CDNDrive: Automotive Functional Safety

At CDNLive in Munich, Cadence's Robert Schweiger gave a walkthrough all of the things that Cadence is doing in automotive. In yesterday's post, CDNDrive: Cadence Automotive IP Solutions, I gave an overview and wrote about the automotive IP solutions for memory controllers, Ethernet and neural network DSP. Today it is the EDA side of things, with a look at various aspects of functional safety. Can you count up to 26262?

Functional Safety

We don't need ISO 26262 to tell us that autonomous driving is safety critical. People are worried about driverless cars in the same way that they used to worry about...elevators.

It's true. When elevators were first introduced, people were scared of the very idea of them being automated. It took a strike in New York to change people's minds, and the elevator operators discovered they'd won the battle but lost the war. Here's Gary Kasparov, in an interview mainly about computer chess:

There was a time people didn’t trust elevators without operators. They thought it would be too dangerous. It took a major strike in the city of New York that was equal to a major disaster. You had to climb the Empire State Building with paralyzed elevators. 

The first area to address are the tool flows themselves. The documentation of several flows is assessed as compliant by TÜV SÜD to TCL 1. If you don't know what that means, then read my post What Is Tool Confidence Level 1? The Cadence Automotive Functional Safety Kits for design flows contain comprehensive TCL1 documentation, which can be used by customers for TCL1 predetermination of their specific use case or flow.

Another key component is the Modus Test Solution. In general, the Modus solution is used to generate the scan test for manufacturing test. But automotive requirements mean that SoCs need to be able to run self test on the various blocks, at power up for sure, but also as frequently as several times per second. The Modus solution can be used to construct appropriate scan chains and compress the self-test vectors.

Tensilica tools and IP are ASIL-B ready. Work is going on on a portfolio of automotive IP to get it ASIL-B ready by the end of the year ( MIPI controller and PHY, LPDDR4 controller and PHY, PCIe, automotive Ethernet, and more).

Cadence has set up an ISO 9001 design center to support customers doing safety critical automotive designs.

Automotive Functional Safety Verification Solution

Safety verification is basically simple. A fault is inserted into the design, some verification is run, and the behavior of the system is classified into:

• The fault was noticed, or had no effect, and the system corrected for it and behaved normally. Example: correcting a single bit error on a memory (known as detected safe)
• The fault was noticed and the system dropped back into some safe mode. Example: the airbag was going to deploy accidentally so the airbag controller was shut down and a warning light displayed on the dashboard (known as detected dangerous)
• The fault caused something bad to happen (know as undetected dangerous; this is obviously not good)

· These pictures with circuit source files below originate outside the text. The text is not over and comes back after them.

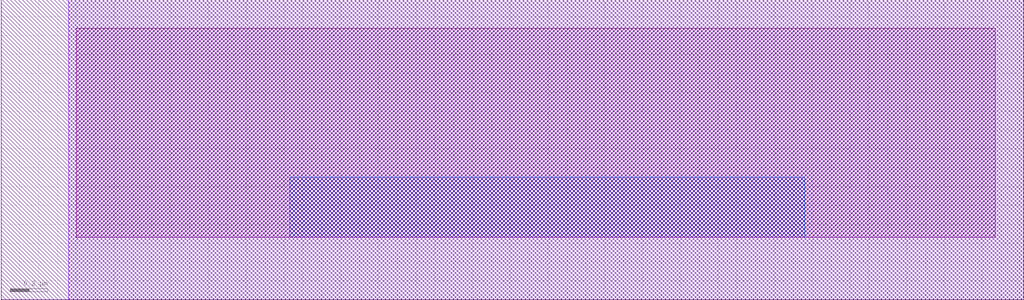
<source format=lef>
VERSION 5.7 ;
  NOWIREEXTENSIONATPIN ON ;
  DIVIDERCHAR "/" ;
  BUSBITCHARS "[]" ;
UNITS
  DATABASE MICRONS 200 ;
END UNITS

LAYER via2
  TYPE CUT ;
END via2

LAYER via
  TYPE CUT ;
END via

LAYER nwell
  TYPE MASTERSLICE ;
END nwell

LAYER via3
  TYPE CUT ;
END via3

LAYER pwell
  TYPE MASTERSLICE ;
END pwell

LAYER via4
  TYPE CUT ;
END via4

LAYER mcon
  TYPE CUT ;
END mcon

LAYER met6
  TYPE ROUTING ;
  WIDTH 0.030000 ;
  SPACING 0.040000 ;
  DIRECTION HORIZONTAL ;
END met6

LAYER met1
  TYPE ROUTING ;
  WIDTH 0.140000 ;
  SPACING 0.140000 ;
  DIRECTION HORIZONTAL ;
END met1

LAYER met3
  TYPE ROUTING ;
  WIDTH 0.300000 ;
  SPACING 0.300000 ;
  DIRECTION HORIZONTAL ;
END met3

LAYER met2
  TYPE ROUTING ;
  WIDTH 0.140000 ;
  SPACING 0.140000 ;
  DIRECTION HORIZONTAL ;
END met2

LAYER met4
  TYPE ROUTING ;
  WIDTH 0.300000 ;
  SPACING 0.300000 ;
  DIRECTION HORIZONTAL ;
END met4

LAYER met5
  TYPE ROUTING ;
  WIDTH 1.600000 ;
  SPACING 1.600000 ;
  DIRECTION HORIZONTAL ;
END met5

LAYER li1
  TYPE ROUTING ;
  WIDTH 0.170000 ;
  SPACING 0.170000 ;
  DIRECTION HORIZONTAL ;
END li1

MACRO sky130_hilas_TgateVinj01
  CLASS BLOCK ;
  FOREIGN sky130_hilas_TgateVinj01 ;
  ORIGIN 2.100 0.400 ;
  SIZE 5.420 BY 1.590 ;
  OBS
      LAYER li1 ;
        RECT -1.700 -0.070 3.170 1.040 ;
      LAYER met1 ;
        RECT -1.740 -0.400 3.320 1.190 ;
      LAYER met2 ;
        RECT -0.570 -0.070 2.160 0.250 ;
  END
END sky130_hilas_TgateVinj01
END LIBRARY


</source>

However, that basic structure hides a plethora of important details: coming up with the list of faults, running them efficiently, creating summary and detailed reports, reducing the huge amount of data to simple metrics such as FIT numbers. The above diagram shows how it all fits together, with the fault list, the fault results database, and more.

For fault classification, there are two approaches. Functional Safety Simulation can be used for short tests and regressions. Palladium emulation can be used for full-chip and for software analysis. Increasingly, there are some formal approaches that can be used with the JasperGold Formal Platform. Although formal techniques are not always applicable, they are very strong when they are, since they prove safety in a way that is harder with simulation since you never know if you forgot to simulate something important.